Sunday, February 3, 2013

You Completed the Caption

A lady having trouble with her stockings always gets a man's attention. Here's what you wrote:


Joey: "Move smartly my dear. Unfix that garter belt and down with the panties. Do not keep me waiting much longer or you will not be sitting comfortably for a couple of days."

Gary Ntboy: 'I'm going to leave the curtains open so that the neighbours can see you getting this well deserved spanking my dear.'

Ronnie: Jim was wondering what he'd look like in stockings and suspenders.

Prefectdt: "I had better be careful not to ladder those stockings, when I am over her knee."

Six of the best: "Yes, first ungarter your stockings my dear. Then remove your dress and knickers. For I propose to give you 'six of the best' strokes of the cane, across your bare bottom, as a birthday present Hermione" said her ever loving husband, to his darling wife.

Sir Wendel Jones: No more back talk or I’ll spank you again.

Dr. Ken: "Well, what do you know? That spanking really DID 'knock her socks off'..."

Young Lady: "That's not a bruise, that's a birthmark you've had our whole marriage, stop whining or I really WILL give you something to cry about"
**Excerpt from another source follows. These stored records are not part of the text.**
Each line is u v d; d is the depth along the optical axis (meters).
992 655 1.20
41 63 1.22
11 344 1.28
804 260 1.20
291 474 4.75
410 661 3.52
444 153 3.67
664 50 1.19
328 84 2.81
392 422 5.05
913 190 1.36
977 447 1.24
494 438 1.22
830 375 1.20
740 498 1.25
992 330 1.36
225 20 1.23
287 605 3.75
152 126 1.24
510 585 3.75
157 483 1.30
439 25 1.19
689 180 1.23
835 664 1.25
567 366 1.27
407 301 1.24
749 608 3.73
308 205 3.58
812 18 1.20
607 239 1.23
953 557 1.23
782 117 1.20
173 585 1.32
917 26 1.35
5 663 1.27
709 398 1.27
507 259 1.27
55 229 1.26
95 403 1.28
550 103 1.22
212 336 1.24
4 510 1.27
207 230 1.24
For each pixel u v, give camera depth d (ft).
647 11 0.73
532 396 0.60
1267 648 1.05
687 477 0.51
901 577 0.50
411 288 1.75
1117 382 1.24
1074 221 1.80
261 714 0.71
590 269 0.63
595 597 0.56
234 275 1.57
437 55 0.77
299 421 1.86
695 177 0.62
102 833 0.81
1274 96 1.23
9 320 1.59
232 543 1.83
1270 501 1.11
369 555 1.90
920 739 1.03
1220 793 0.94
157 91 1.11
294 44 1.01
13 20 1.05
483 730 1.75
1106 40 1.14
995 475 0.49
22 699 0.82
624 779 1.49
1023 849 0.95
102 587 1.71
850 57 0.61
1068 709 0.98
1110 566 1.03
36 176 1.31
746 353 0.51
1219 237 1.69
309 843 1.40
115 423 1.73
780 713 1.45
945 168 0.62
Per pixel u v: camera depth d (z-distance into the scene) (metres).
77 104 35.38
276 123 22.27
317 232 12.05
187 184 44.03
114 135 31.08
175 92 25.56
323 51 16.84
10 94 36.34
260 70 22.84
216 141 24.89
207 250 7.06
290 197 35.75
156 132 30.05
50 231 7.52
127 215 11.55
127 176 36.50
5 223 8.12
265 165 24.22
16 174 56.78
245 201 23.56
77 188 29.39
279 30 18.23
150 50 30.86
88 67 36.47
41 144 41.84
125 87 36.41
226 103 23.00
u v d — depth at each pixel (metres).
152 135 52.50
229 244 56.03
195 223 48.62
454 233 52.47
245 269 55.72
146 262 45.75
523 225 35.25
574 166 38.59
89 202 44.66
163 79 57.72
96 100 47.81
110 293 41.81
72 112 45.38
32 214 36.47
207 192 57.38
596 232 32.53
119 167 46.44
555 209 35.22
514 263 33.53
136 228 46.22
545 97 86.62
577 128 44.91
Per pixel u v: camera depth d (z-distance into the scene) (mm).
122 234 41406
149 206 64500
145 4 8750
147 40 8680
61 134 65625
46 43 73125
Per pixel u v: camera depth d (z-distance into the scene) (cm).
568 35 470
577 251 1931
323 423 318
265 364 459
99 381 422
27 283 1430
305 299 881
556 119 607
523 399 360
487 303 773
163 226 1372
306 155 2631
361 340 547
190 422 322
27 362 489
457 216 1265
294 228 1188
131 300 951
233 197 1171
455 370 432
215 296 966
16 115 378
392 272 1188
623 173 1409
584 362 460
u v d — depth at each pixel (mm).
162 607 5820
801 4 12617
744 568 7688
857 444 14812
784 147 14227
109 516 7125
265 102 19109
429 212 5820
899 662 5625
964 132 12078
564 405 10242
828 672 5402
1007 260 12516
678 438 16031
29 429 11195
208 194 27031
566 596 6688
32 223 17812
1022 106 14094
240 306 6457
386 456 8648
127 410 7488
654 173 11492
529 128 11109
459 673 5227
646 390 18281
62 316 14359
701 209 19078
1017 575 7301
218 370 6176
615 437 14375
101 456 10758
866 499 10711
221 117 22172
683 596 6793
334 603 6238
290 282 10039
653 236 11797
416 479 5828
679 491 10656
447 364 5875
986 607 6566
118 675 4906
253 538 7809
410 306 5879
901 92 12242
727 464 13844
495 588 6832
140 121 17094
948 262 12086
Girl: And you're REALLY certain the invite said no underclothes? I want your mother's garden club to accept me, but I feel so naked.
Guy: MmmHHMmmm.

Ana: Him, thinking to himself: I did good.

Fanz123: Daughter, how many times must I tell you! Use the bedroom not the lounge to adjust your clothes. NOW! go get your hairbrush.

Hermione: I can't fasten my stocking, there's something in the way. I think you left your hairbrush under my skirt.


Thanks to all who contributed this week. Now go enjoy the Superbowl!